On pourrait appeler ça le syndrome du retour au source, le back to base syndrome. Celui-ci touche la plupart des groupes ou artistes n'ayant plus rien à prouver à une période tardive de leurs carrières, et succède souvent un cycle de recherches et de remise en question. Que ce soit Sonic Youth avec Rather Ripped, Radiohead avec In Rainbows, Yo La Tengo avec Fade ou encore PJ Harvey avec Uh Huh Her, tous ceux-là ont livré chacuns à leur manière cette fameuse oeuvre qui évacue toutes boursouflures potentielles, qui retire toute matière superflue à leur musique pour n'en garder que la substantifique moëlle. C'est aussi une façon pour eux de faire le point et de savoir ce que vaut réellement leur propre musique ainsi mise à nu. Voilà ce que propose magistralement Wilco aujourd'hui avec Star Wars.
Après être passé par la case "expérimentations" (le chef d'oeuvre Yankee Hotel Foxtrot et le semi chef d'oeuvre A Ghost is Born), par la case "classic rock de grande classe" (Sky Blue Sky) et par la case "synthèse compilatoire des deux dernières" (Wilco (the album) mais surtout l'excellent The Whole Love en 2011), Wilco revient ici à quelque chose de dépouillé. Par la courte durée de ces nouveaux morceaux et le timbre sonore plus brut qui se dégage, Star Wars se joue en effet dans l'épure et la concision.

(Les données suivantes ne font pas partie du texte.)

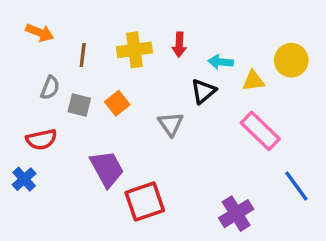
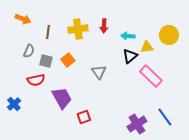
black triangle: (203, 91) -> (130, 56), moved
red semicircle: (41, 139) -> (36, 80), moved
blue line: (296, 186) -> (165, 117), moved
red square: (145, 202) -> (84, 117), size x0.6

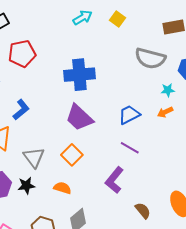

De quoi entendre au plus près battre le coeur de la pop faussement simpliste mais au fond diablement sophistiquée des américains.
Ce coeur, on l'entendra battre la chamade dès l'introduction quasi no-wave qu'offre l'album (EKG, abréviation d'électrocardiogramme, justement), il révèlera le pouls élevé d'un album qui va vouloir donner tout ce qu'il a, le faire vite et bien avec une volonté d'en découdre. Il y a dans ce geste une authenticité presque punk dans l'âme que l'on imagine entièrement sincère. S'en suit alors des chansons aux riffs extrêmement basiques que le groupe sait toujours autant transcender (More, Pickled Ginger, le binôme Cold Slope/ King of You), des perles pop enguirlandées dont le groupe a le secret (Taste the Ceiling, Where do I Begin, la beatlesienne Magnetized finale) ou encore des crescendos soniques hautement addictifs (la tourbillonante You Satellite et Random Name Generator).
La sublime Magnetized donne peut-être in fine le mot clé pour éclaircir au mieux ce que l'on aime tant chez Wilco. Leur musique est magnétique tout simplement, elle nous magnétise à nos dépens, c'est-à-dire elle nous attire irrémédiablement, et surtout elle séduit dans ces moindres recoins. Qu'elle déverse un rock effréné ou qu'elle dévoile la beauté subtile de ses compositions, leur musique nous magnétisera toujours. Ce magnétisme repose aussi sur leurs talents conjoints de musiciens confirmés car sous leurs airs de ne pas y toucher, une pure maîtrise de tous les éléments se fait clairement ressentir. Ce Star Wars sans fioriture est clairement porté par un grand groupe de rock qui ne se repose pas sur ses lauriers et qui, ici plus que jamais, reste en symbiose parfaite. Wilco apparaît ici motivé par deux volontés très précises qu'ils souhaitent faire passer avant les autres: se faire plaisir et donner du plaisir. Ça promet pour la suite.